- [TASK REQUIREMENTS]: Needed from the entries below: every line that holds the word "translate".

--- DATA SHOWN ---

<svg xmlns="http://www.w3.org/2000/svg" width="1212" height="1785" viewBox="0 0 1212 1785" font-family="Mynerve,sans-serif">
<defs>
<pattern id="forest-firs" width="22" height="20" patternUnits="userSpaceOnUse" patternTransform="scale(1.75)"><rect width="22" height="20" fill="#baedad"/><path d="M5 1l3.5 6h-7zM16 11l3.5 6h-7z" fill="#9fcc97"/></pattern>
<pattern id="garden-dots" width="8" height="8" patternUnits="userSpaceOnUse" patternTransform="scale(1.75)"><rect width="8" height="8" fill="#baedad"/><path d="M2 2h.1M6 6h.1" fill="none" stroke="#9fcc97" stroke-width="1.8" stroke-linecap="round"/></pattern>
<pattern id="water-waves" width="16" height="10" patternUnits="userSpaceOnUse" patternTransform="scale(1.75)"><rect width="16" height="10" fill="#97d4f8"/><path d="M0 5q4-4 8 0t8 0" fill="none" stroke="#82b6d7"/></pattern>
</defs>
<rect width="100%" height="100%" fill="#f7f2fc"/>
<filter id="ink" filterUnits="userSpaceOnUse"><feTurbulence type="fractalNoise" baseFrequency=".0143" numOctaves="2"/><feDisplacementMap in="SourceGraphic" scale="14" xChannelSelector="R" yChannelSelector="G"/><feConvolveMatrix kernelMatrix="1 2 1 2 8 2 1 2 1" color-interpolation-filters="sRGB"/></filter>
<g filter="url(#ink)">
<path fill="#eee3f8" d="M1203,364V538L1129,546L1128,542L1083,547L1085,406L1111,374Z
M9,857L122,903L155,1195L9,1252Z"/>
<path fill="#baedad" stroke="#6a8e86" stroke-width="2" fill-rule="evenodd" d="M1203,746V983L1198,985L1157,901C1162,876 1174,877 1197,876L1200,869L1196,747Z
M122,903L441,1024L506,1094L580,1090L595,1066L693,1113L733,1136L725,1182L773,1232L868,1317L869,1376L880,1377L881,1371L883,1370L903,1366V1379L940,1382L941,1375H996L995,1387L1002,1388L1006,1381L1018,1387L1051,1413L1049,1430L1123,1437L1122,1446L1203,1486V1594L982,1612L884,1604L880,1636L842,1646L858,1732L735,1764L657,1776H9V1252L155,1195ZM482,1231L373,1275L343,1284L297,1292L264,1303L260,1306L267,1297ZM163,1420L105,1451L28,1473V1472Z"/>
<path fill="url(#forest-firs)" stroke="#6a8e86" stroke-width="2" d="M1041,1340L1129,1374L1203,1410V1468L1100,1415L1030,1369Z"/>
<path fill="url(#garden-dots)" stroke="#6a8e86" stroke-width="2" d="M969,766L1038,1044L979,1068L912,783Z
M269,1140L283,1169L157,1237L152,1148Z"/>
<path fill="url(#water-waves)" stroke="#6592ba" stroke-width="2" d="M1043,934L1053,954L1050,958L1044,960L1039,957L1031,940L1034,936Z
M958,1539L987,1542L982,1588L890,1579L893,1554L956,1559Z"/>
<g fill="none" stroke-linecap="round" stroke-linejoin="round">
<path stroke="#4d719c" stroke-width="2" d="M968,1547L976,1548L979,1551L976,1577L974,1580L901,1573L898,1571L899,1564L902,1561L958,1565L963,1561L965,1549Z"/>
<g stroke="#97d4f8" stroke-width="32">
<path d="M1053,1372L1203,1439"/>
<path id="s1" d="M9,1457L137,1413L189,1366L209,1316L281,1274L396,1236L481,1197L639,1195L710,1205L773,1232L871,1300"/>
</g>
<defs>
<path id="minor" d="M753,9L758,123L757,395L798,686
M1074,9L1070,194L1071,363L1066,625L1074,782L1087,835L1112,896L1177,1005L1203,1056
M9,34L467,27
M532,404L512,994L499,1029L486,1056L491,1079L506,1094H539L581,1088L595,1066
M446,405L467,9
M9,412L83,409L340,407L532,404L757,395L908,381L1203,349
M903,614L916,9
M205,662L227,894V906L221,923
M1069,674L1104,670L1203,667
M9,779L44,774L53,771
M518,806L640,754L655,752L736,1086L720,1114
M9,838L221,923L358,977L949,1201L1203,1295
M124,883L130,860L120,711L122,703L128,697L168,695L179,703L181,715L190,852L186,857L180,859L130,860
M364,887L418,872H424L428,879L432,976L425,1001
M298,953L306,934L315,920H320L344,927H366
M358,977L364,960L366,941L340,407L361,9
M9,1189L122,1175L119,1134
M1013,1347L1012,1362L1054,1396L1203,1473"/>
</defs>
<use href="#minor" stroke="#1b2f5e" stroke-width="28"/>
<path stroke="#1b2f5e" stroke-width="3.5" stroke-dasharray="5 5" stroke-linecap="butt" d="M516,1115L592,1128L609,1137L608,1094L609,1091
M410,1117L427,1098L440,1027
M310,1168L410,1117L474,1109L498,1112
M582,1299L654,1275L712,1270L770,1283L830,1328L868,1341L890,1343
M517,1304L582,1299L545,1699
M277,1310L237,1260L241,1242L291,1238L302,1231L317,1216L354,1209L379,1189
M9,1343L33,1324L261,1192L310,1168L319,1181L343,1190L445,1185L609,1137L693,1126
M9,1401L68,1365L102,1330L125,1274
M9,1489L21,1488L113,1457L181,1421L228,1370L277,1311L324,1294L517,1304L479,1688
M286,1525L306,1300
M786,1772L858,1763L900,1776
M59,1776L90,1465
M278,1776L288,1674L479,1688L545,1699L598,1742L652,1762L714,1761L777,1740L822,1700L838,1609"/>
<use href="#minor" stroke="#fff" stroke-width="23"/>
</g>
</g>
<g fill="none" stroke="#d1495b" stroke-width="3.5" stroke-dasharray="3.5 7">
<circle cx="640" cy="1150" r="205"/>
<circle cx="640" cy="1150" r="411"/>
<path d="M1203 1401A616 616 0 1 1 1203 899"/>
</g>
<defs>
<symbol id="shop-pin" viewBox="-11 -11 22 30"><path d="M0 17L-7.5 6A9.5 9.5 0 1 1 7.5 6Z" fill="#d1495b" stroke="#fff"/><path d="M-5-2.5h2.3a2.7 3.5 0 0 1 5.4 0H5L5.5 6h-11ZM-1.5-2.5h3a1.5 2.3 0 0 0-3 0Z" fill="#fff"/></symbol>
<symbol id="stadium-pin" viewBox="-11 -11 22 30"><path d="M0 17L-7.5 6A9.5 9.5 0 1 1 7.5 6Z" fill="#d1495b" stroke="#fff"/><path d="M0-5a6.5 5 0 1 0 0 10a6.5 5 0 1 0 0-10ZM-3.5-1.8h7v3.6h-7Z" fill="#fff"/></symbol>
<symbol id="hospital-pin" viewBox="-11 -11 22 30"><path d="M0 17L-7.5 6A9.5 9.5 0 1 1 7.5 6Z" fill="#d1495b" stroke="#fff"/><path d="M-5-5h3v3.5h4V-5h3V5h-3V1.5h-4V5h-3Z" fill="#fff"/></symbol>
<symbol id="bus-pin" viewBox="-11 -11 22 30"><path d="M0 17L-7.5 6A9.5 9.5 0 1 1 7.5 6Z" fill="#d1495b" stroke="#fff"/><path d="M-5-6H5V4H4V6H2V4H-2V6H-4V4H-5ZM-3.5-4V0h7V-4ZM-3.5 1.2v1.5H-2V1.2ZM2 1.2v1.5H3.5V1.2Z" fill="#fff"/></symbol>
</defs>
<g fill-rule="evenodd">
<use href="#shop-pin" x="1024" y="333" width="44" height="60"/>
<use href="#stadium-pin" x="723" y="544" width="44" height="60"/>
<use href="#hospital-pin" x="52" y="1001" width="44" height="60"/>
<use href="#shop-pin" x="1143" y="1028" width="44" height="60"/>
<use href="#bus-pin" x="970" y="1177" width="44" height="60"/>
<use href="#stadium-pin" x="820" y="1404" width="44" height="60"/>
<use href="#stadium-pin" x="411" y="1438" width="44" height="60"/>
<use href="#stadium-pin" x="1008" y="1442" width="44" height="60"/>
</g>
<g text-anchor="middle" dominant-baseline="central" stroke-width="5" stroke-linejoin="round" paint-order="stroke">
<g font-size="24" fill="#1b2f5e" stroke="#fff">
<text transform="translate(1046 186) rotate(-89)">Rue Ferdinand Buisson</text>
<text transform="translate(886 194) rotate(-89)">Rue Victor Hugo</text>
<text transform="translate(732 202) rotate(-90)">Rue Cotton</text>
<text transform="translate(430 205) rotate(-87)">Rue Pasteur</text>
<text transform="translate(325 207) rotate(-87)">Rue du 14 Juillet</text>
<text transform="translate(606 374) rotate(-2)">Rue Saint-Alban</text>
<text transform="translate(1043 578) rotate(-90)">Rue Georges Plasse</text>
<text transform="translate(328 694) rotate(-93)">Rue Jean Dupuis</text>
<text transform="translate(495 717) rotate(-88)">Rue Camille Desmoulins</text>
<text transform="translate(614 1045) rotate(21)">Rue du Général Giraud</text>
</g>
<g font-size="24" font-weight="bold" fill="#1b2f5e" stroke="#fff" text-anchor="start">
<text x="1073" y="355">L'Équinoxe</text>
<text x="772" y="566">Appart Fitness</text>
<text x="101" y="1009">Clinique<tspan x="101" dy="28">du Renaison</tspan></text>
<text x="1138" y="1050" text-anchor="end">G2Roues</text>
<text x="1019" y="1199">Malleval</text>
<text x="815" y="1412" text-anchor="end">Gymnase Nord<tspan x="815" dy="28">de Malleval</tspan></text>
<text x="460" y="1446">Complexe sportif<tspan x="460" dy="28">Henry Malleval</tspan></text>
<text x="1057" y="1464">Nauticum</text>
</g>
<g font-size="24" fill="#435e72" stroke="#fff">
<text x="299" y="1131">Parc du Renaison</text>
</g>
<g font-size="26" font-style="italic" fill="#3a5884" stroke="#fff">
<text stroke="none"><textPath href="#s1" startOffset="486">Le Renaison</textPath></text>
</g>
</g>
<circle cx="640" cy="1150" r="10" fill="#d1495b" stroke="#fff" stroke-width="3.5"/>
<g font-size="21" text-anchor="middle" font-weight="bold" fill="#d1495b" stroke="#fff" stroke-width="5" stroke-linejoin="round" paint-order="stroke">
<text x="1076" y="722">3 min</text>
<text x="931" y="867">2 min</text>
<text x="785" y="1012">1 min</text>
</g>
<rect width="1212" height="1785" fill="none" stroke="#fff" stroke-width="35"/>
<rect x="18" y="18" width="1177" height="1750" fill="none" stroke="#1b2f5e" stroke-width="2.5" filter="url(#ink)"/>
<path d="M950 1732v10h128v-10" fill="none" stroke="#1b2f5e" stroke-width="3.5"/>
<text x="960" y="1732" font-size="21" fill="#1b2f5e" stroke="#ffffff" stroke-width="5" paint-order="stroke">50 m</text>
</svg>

---

- [TASK ANSWER]:
<text transform="translate(1046 186) rotate(-89)">Rue Ferdinand Buisson</text>
<text transform="translate(886 194) rotate(-89)">Rue Victor Hugo</text>
<text transform="translate(732 202) rotate(-90)">Rue Cotton</text>
<text transform="translate(430 205) rotate(-87)">Rue Pasteur</text>
<text transform="translate(325 207) rotate(-87)">Rue du 14 Juillet</text>
<text transform="translate(606 374) rotate(-2)">Rue Saint-Alban</text>
<text transform="translate(1043 578) rotate(-90)">Rue Georges Plasse</text>
<text transform="translate(328 694) rotate(-93)">Rue Jean Dupuis</text>
<text transform="translate(495 717) rotate(-88)">Rue Camille Desmoulins</text>
<text transform="translate(614 1045) rotate(21)">Rue du Général Giraud</text>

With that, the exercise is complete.